La riforma organica del quadro giuridico rappresenta, credo, una delle tre linee d’azione che i governi per un ventennio hanno mancato di seguire. Dovrebbero seguirle, per contribuire al ritorno alla crescita di una economia ristagnante dal 1992 e che nel 2013 produrrà l’8 per cento in meno di quanto produceva nel 2007, con un milione di senza lavoro in più e 500 miliardi di Pil potenziale dissipati da allora. Le altre due linee d’azione, complementari al ridisegno del diritto dell’economia, sono riassumibili nell’orientare le imprese a ricercare il profitto attraverso la produttività e in un consolidamento dell’equilibrio di bilancio che sia imperniato sul freno della spesa corrente non-sociale (consumi intermedi, numero dei dipendenti, trasferimenti vari), così da fare spazio agli investimenti in opere infrastrutturali e alla graduale riduzione di una pressione tributaria divenuta soffocante, anche perché sperequata, resa iniqua da elusione ed evasione di imposte e contributi. Tra il 2001 e il 2011 la spesa corrente non sociale è salita dal 20,8 al 23,3 per cento del Pil e dal 44 al 46 per cento delle uscite complessive della PA.
Equilibrio di bilancio, adeguate infrastrutture materiali e immateriali, un contesto concorrenziale rientrano nel dominio della politica. Perché l’economia italiana torni a crescere dovrà tuttavia porsi anche una quarta condizione, non appartenente a quel dominio: la capacità/propensione delle aziende di esprimere in autonomia imprenditoriale il dinamismo, dimensionale e qualitativo, che nell’ultimo ventennio ha clamorosamente latitato.
Sul piano del metodo la “law and economics” anglosassone può essere di utilità, ma entro limiti.

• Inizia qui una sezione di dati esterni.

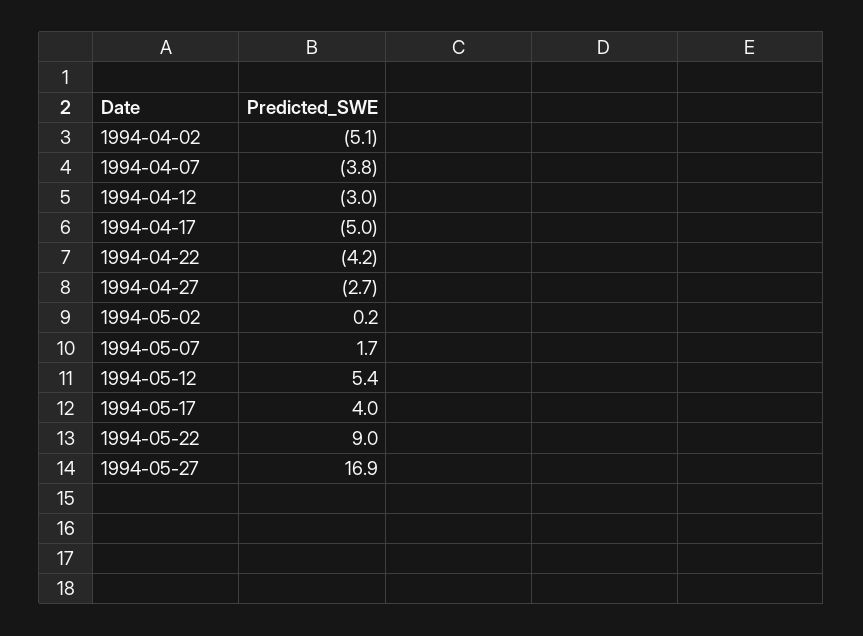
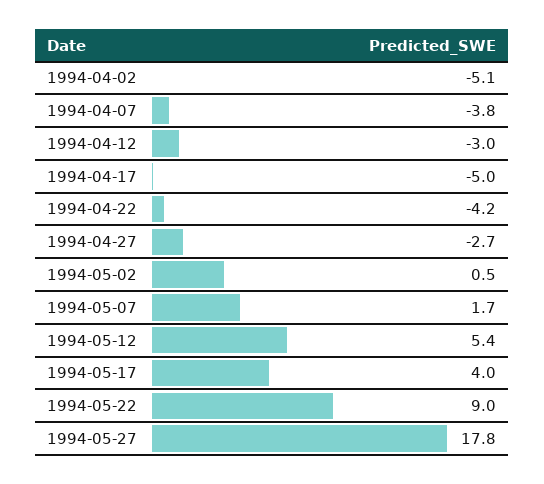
  {
    "1994-04-02": -5.1,
    "1994-04-07": -3.8,
    "1994-04-12": -3,
    "1994-04-17": -5,
    "1994-04-22": -4.2,
    "1994-04-27": -2.7,
-   "1994-05-02": 0.2,
+   "1994-05-02": 0.5,
    "1994-05-07": 1.7,
    "1994-05-12": 5.4,
    "1994-05-17": 4,
    "1994-05-22": 9,
-   "1994-05-27": 16.9
+   "1994-05-27": 17.8
  }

Il problema italiano è di efficienza dinamica, non statica. L’economia neoclassica – comune base teorica dei diversi ceppi della cosiddetta analisi economica del diritto, dal Posner prima maniera a Calabresi – è più a suo agio col tempo logico che non col tempo cronologico dell’economia, con la sua dinamica. La cultura economica italiana può dare molto. È tra le più ricche e varie. Non si esaurisce nelle sue pur nobili origini neoclassiche.
Le terre di confine, le intersezioni, fra economia e diritto sono potenzialmente fertilissime: per l’analisi, ma anche per la politica del diritto, per la politica economica. In Italia, il rapporto fra le due discipline fu molto stretto in passato. Deve tornare a stringersi, a cominciare dalle università: nelle facoltà di giurisprudenza, scienze politiche, economia, nella cultura delle classi dirigenti, della classe politica.
L’Università di Macerata – che ebbe l’insegnamento di Maffeo Pantaleoni, come sancì Piero Sraffa “il principe” degli economisti neoclassici italiani – saprà recare, ne sono certo, un contributo prezioso, secondo la sua migliore, secolare tradizione.

*Lectio doctoralis tenuta in occasione del conferimento della Laurea Honoris Causa in “Mercati e Intermediari Finanziari”, Università degli Studi di Macerata, 20 febbraio 2013.